» **Task item**
Rewrite the items from the start down to the line with "PASAULINĖS GYNYBINĖS NAUJIENOS", both ends included, replacing "Обои" with "Заставки" and changing nothing else.

» **Material shown**

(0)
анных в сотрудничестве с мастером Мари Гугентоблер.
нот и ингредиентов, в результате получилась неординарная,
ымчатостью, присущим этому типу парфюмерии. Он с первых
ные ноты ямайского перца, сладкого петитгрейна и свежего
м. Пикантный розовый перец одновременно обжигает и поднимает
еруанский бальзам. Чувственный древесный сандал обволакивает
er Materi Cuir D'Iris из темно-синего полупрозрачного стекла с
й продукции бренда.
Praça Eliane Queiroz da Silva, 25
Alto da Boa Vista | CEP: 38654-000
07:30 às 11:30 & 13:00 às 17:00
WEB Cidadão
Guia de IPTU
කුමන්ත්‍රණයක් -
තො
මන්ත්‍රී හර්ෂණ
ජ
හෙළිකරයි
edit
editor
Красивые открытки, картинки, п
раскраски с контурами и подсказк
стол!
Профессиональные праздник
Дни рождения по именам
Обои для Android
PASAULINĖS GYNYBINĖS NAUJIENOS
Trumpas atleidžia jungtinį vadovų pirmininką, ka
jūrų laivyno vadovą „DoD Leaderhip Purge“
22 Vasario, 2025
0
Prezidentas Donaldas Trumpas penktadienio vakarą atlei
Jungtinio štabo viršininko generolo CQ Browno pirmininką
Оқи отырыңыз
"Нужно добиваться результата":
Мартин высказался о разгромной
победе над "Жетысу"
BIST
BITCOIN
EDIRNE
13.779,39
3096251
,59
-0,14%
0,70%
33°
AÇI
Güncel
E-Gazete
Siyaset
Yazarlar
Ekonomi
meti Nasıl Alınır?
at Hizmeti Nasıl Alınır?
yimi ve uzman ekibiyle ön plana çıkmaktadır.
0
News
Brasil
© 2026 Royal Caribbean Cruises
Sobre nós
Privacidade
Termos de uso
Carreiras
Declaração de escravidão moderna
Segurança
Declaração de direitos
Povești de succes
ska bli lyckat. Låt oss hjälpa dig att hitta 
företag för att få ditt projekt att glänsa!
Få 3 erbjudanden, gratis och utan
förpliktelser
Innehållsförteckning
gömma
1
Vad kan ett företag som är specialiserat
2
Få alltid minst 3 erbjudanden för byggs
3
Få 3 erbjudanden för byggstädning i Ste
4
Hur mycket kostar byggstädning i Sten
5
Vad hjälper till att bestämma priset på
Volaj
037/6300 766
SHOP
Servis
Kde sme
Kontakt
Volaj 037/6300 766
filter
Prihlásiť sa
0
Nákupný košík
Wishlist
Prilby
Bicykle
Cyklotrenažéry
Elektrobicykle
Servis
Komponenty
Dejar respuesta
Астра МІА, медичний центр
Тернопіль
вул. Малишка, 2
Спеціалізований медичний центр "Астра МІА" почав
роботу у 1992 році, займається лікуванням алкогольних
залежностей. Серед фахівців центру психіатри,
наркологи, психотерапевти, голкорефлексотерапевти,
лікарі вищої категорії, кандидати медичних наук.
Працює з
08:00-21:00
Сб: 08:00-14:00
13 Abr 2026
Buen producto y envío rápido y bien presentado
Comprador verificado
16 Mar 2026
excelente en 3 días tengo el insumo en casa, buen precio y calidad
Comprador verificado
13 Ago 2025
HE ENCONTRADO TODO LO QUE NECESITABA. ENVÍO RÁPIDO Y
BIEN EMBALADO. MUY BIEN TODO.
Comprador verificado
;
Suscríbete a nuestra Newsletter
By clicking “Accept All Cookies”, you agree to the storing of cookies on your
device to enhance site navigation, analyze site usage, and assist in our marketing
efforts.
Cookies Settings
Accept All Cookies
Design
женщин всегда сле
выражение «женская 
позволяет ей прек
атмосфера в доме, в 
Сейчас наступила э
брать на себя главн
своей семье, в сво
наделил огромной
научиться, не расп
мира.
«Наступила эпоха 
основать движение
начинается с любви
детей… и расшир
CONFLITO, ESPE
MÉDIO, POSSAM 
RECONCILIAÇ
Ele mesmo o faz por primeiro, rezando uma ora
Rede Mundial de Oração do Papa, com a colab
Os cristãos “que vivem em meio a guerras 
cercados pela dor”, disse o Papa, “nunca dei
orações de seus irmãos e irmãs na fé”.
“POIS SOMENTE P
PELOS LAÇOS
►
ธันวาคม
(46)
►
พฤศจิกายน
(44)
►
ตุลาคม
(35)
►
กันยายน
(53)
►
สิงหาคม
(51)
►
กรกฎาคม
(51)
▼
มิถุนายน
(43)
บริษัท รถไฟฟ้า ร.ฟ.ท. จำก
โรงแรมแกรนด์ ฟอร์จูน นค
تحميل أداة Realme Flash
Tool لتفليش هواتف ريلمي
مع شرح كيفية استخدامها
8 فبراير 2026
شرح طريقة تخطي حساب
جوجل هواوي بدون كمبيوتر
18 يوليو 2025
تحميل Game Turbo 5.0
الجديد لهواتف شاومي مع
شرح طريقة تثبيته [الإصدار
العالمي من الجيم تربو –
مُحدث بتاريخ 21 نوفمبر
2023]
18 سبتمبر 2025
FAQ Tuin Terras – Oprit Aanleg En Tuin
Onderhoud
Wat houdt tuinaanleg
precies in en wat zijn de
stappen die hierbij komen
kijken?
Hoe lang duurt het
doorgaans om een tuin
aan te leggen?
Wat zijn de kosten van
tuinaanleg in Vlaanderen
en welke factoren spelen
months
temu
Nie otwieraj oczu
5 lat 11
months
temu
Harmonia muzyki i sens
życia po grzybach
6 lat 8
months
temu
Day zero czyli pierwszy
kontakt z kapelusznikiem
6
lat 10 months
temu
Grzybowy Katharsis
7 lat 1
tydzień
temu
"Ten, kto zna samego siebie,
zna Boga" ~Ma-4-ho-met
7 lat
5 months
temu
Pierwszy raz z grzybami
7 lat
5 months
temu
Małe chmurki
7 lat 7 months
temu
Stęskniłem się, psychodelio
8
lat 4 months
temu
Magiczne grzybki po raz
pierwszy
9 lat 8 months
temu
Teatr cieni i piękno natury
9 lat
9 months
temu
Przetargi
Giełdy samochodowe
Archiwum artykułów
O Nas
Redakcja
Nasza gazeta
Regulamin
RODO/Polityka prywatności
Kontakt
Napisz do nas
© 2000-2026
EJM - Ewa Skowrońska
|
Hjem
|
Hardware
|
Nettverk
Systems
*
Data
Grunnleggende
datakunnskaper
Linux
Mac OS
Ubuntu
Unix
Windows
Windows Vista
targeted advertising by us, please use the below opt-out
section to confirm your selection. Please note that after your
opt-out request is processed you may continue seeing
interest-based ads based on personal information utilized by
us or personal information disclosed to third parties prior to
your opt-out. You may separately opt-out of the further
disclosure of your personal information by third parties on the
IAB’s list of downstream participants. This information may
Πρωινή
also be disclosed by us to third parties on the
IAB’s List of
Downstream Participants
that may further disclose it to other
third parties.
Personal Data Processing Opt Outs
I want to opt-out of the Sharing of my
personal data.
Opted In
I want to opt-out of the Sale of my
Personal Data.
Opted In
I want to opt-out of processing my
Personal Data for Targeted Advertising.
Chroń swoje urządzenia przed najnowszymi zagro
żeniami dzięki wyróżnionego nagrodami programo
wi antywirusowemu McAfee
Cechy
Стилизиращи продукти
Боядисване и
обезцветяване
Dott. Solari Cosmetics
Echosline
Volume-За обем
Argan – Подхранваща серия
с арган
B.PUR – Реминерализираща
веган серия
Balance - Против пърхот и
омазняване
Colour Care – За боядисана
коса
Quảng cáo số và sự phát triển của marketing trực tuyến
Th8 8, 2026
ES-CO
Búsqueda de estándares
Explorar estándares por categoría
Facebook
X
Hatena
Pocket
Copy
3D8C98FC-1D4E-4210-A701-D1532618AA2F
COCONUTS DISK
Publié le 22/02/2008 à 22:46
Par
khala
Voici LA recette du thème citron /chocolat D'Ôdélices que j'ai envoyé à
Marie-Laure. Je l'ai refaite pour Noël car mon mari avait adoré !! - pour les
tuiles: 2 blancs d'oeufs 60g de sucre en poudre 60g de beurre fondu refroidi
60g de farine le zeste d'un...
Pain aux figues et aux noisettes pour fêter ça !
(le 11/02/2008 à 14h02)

» **Response to the task**
(0)
анных в сотрудничестве с мастером Мари Гугентоблер.
нот и ингредиентов, в результате получилась неординарная,
ымчатостью, присущим этому типу парфюмерии. Он с первых
ные ноты ямайского перца, сладкого петитгрейна и свежего
м. Пикантный розовый перец одновременно обжигает и поднимает
еруанский бальзам. Чувственный древесный сандал обволакивает
er Materi Cuir D'Iris из темно-синего полупрозрачного стекла с
й продукции бренда.
Praça Eliane Queiroz da Silva, 25
Alto da Boa Vista | CEP: 38654-000
07:30 às 11:30 & 13:00 às 17:00
WEB Cidadão
Guia de IPTU
කුමන්ත්‍රණයක් -
තො
මන්ත්‍රී හර්ෂණ
ජ
හෙළිකරයි
edit
editor
Красивые открытки, картинки, п
раскраски с контурами и подсказк
стол!
Профессиональные праздник
Дни рождения по именам
Заставки для Android
PASAULINĖS GYNYBINĖS NAUJIENOS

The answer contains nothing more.